>> BEGIN

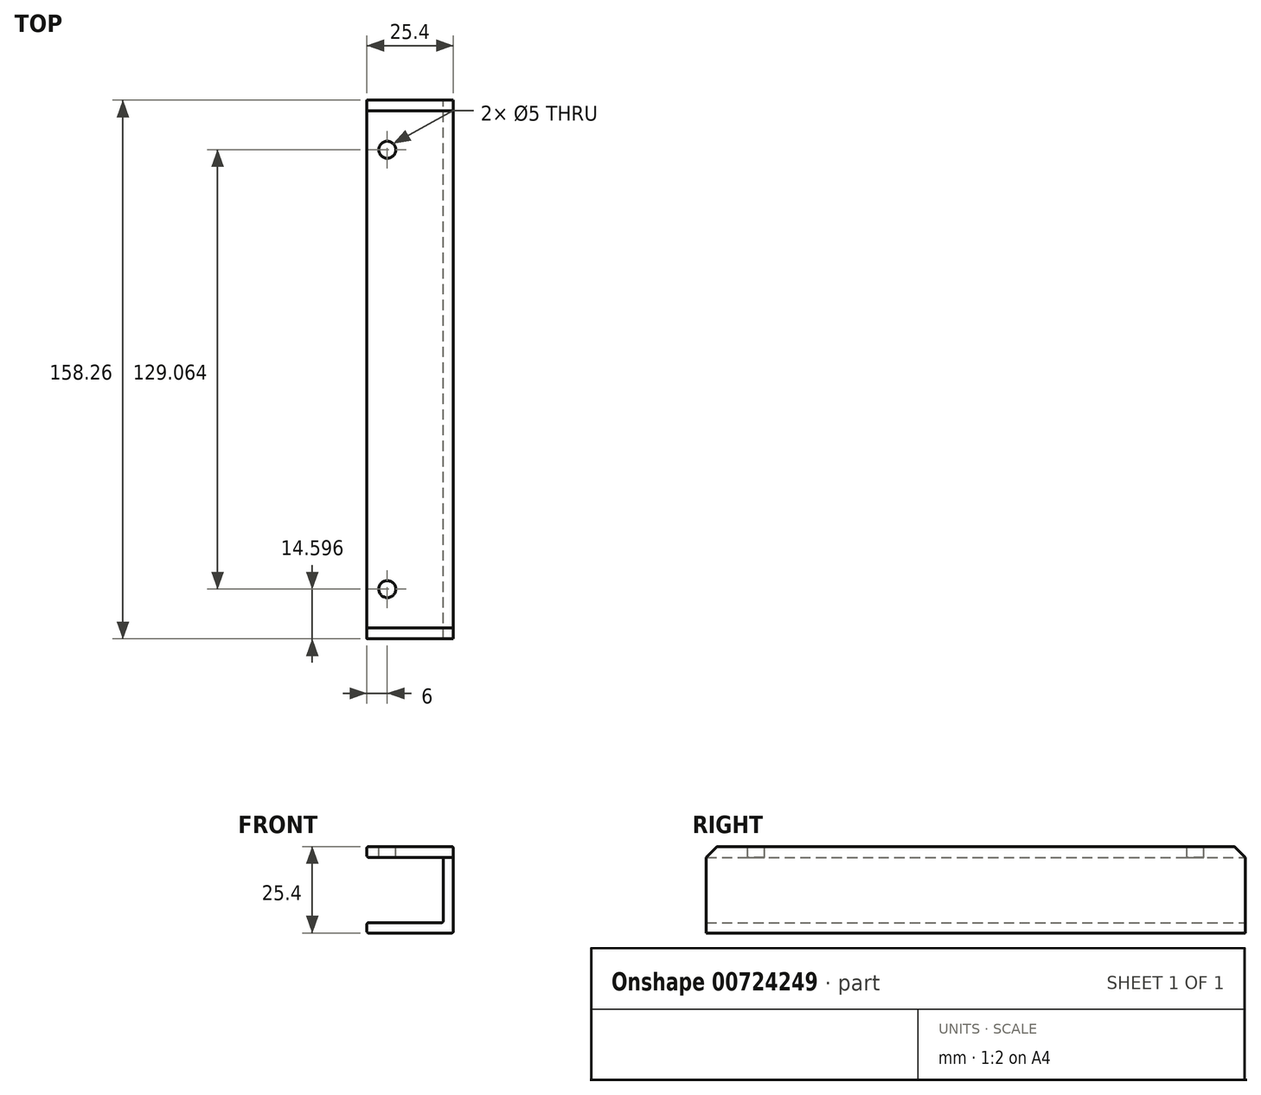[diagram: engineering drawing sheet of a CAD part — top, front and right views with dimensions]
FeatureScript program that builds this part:
annotation { "Feature Type Name" : "Feature", "Feature Type Description" : "" }
export const myFeature = defineFeature(function(context is Context, id is Id, definition is map)
    precondition{}
    {
        {
            var Q0;
            Q0=qCreatedBy(makeId("Front.planeOp"),FACE);
            var sketch = newSketch(context, id + "F0", { "sketchPlane" : qUnion([Q0])});
            skLineSegment(sketch, "E0", {"start": v(0, 0) * mm, "end": v(25.4, 0) * mm});
            skLineSegment(sketch, "E1", {"start": v(25.4, 0) * mm, "end": v(25.4, 25.4) * mm});
            skLineSegment(sketch, "E2", {"start": v(25.4, 25.4) * mm, "end": v(0, 25.4) * mm});
            skLineSegment(sketch, "E3", {"start": v(0, 25.4) * mm, "end": v(0, 22.23) * mm});
            skLineSegment(sketch, "E4", {"start": v(0, 22.23) * mm, "end": v(22.4, 22.23) * mm});
            skLineSegment(sketch, "E5", {"start": v(22.4, 22.23) * mm, "end": v(22.4, 3) * mm});
            skLineSegment(sketch, "E6", {"start": v(22.4, 3) * mm, "end": v(0, 3) * mm});
            skLineSegment(sketch, "E7", {"start": v(0, 3) * mm, "end": v(0, 0) * mm});
            skSolve(sketch);
        }
        {
            var Q0;
            Q0=makeQuery(id+"F0.imprint","IMPRINT",FACE,{"disambiguationData":[TD([[makeQuery(id+"F0.imprint","IMPRINT",EDGE,{"derivedFrom":sQuery(id+"F0.wireOp",EDGE,"E0")}),1.0]])]});
            extrude(context, id + "F1", {"entities" : qUnion([Q0]), "depth" : 209.06 * mm, "offsetDistance" : 25 * mm});
        }
        {
            var Q0;
            Q0=makeQuery(id+"F1.opExtrude","SWEPT_FACE",FACE,{"disambiguationData":[OSD([sQuery(id+"F0.wireOp",EDGE,"E2")])]});
            var sketch = newSketch(context, id + "F2", { "sketchPlane" : qUnion([Q0])});
            skCircle(sketch, "E8", {"center": v(6, -40) * mm, "radius": 2.5 * mm});
            skCircle(sketch, "E9", {"center": v(6, -169.06) * mm, "radius": 2.5 * mm});
            skLineSegment(sketch, "E10", {"start": v(6, -169.06) * mm, "end": v(6, -40) * mm, "construction": true});
            skLineSegment(sketch, "E11", {"start": v(6, -40) * mm, "end": v(6, 0) * mm, "construction": true});
            skLineSegment(sketch, "E12", {"start": v(6, -169.06) * mm, "end": v(6, -209.06) * mm, "construction": true});
            skSolve(sketch);
        }
        {
            var Q0;
            Q0=qSketchRegion(id+"F2",true);
            extrude(context, id + "F3", {"entities" : qUnion([Q0]), "operationType" : NewBodyOperationType.REMOVE, "oppositeDirection" : true, "depth" : 5 * mm, "offsetDistance" : 25 * mm});
        }
        {
            var Q0;
            Q0=makeQuery(id+"F1.opExtrude","SWEPT_FACE",FACE,{"disambiguationData":[OSD([sQuery(id+"F0.wireOp",EDGE,"E2")])]});
            var sketch = newSketch(context, id + "F4", { "sketchPlane" : qUnion([Q0])});
            skLineSegment(sketch, "E13", {"start": v(0, 0) * mm, "end": v(25.4, -25.4) * mm, "construction": true});
            skLineSegment(sketch, "E14", {"start": v(25.4, -25.4) * mm, "end": v(25.4, 0) * mm});
            skLineSegment(sketch, "E15", {"start": v(25.4, 0) * mm, "end": v(0, 0) * mm});
            skLineSegment(sketch, "E16", {"start": v(25.4, -209.06) * mm, "end": v(0, -209.06) * mm});
            skLineSegment(sketch, "E17", {"start": v(0, -209.06) * mm, "end": v(25.4, -183.66) * mm, "construction": true});
            skLineSegment(sketch, "E18", {"start": v(25.4, -183.66) * mm, "end": v(25.4, -209.06) * mm});
            skLineSegment(sketch, "E19", {"start": v(0, -209.06) * mm, "end": v(0, -183.66) * mm});
            skLineSegment(sketch, "E20", {"start": v(0, -183.66) * mm, "end": v(25.4, -183.66) * mm});
            skLineSegment(sketch, "E21", {"start": v(25.4, -25.4) * mm, "end": v(0, -25.4) * mm});
            skLineSegment(sketch, "E22", {"start": v(0, -25.4) * mm, "end": v(0, 0) * mm});
            skSolve(sketch);
        }
        {
            var Q0;
            Q0 = qSketchRegion(id + "F4", true);
            extrude(context, id + "F5", {"entities" : qUnion([Q0]), "operationType" : NewBodyOperationType.REMOVE, "endBound" : BoundingType.THROUGH_ALL, "oppositeDirection" : true, "depth" : 25 * mm, "offsetDistance" : 25 * mm});
        }
        {
            var Q0;
            Q0=makeQuery(id+"F1.opExtrude","SWEPT_EDGE",EDGE,{"disambiguationData":[OSD([sQuery(id+"F0.wireOp",EDGE,"E6"),sQuery(id+"F0.wireOp",EDGE,"E7")])]});
            var Q1;
            Q1=makeQuery(id+"F1.opExtrude","SWEPT_EDGE",EDGE,{"disambiguationData":[OSD([sQuery(id+"F0.wireOp",EDGE,"E0"),sQuery(id+"F0.wireOp",EDGE,"E7")])]});
            var Q2;
            Q2=makeQuery(id+"F1.opExtrude","SWEPT_EDGE",EDGE,{"disambiguationData":[OSD([sQuery(id+"F0.wireOp",EDGE,"E5"),sQuery(id+"F0.wireOp",EDGE,"E6")])]});
            var Q3;
            Q3=makeQuery(id+"F1.opExtrude","SWEPT_EDGE",EDGE,{"disambiguationData":[OSD([sQuery(id+"F0.wireOp",EDGE,"E3"),sQuery(id+"F0.wireOp",EDGE,"E4")])]});
            var Q4;
            Q4=makeQuery(id+"F1.opExtrude","SWEPT_EDGE",EDGE,{"disambiguationData":[OSD([sQuery(id+"F0.wireOp",EDGE,"E2"),sQuery(id+"F0.wireOp",EDGE,"E3")])]});
            var Q5;
            Q5=makeQuery(id+"F1.opExtrude","SWEPT_EDGE",EDGE,{"disambiguationData":[OSD([sQuery(id+"F0.wireOp",EDGE,"E4"),sQuery(id+"F0.wireOp",EDGE,"E5")])]});
            var Q6;
            Q6=makeQuery(id+"F1.opExtrude","SWEPT_EDGE",EDGE,{"disambiguationData":[OSD([sQuery(id+"F0.wireOp",EDGE,"E1"),sQuery(id+"F0.wireOp",EDGE,"E2")])]});
            var Q7;
            Q7=makeQuery(id+"F1.opExtrude","SWEPT_EDGE",EDGE,{"disambiguationData":[OSD([sQuery(id+"F0.wireOp",EDGE,"E0"),sQuery(id+"F0.wireOp",EDGE,"E1")])]});
            fillet(context, id + "F6", {"entities" : qUnion([Q0, Q1, Q2, Q3, Q4, Q5, Q6, Q7]), "radius" : 0.5 * mm, "tangentPropagation" : true, "allowEdgeOverflow" : false});
        }
        {
            var Q0;
            Q0=makeQuery(id+"F1.opExtrude","SWEPT_FACE",FACE,{"disambiguationData":[OSD([sQuery(id+"F0.wireOp",EDGE,"E3")])]});
            var sketch = newSketch(context, id + "F7", { "sketchPlane" : qUnion([Q0])});
            skLineSegment(sketch, "E23", {"start": v(25.4, 22.23) * mm, "end": v(25.4, 25.4) * mm});
            skLineSegment(sketch, "E24", {"start": v(25.4, 25.4) * mm, "end": v(28.57, 25.4) * mm});
            skLineSegment(sketch, "E25", {"start": v(28.57, 25.4) * mm, "end": v(25.4, 22.23) * mm});
            skLineSegment(sketch, "E26", {"start": v(183.66, 22.23) * mm, "end": v(183.66, 25.4) * mm});
            skLineSegment(sketch, "E27", {"start": v(183.66, 25.4) * mm, "end": v(180.49, 25.4) * mm});
            skLineSegment(sketch, "E28", {"start": v(180.49, 25.4) * mm, "end": v(183.66, 22.23) * mm});
            skSolve(sketch);
        }
        {
            var Q0;
            Q0 = qSketchRegion(id + "F7", true);
            extrude(context, id + "F8", {"entities" : qUnion([Q0]), "operationType" : NewBodyOperationType.REMOVE, "endBound" : BoundingType.THROUGH_ALL, "oppositeDirection" : true, "depth" : 25 * mm, "offsetDistance" : 25 * mm});
        }
    });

>> END

Swap "definition" for "params" in the lines running from the start of the items through the line containing "export const myFeature", leaving everything else unchanged, and return only those lines with the picture left out.

**Answer to this problem**
[diagram: engineering drawing sheet of a CAD part — top, front and right views with dimensions]
FeatureScript program that builds this part:
annotation { "Feature Type Name" : "Feature", "Feature Type Description" : "" }
export const myFeature = defineFeature(function(context is Context, id is Id, params is map)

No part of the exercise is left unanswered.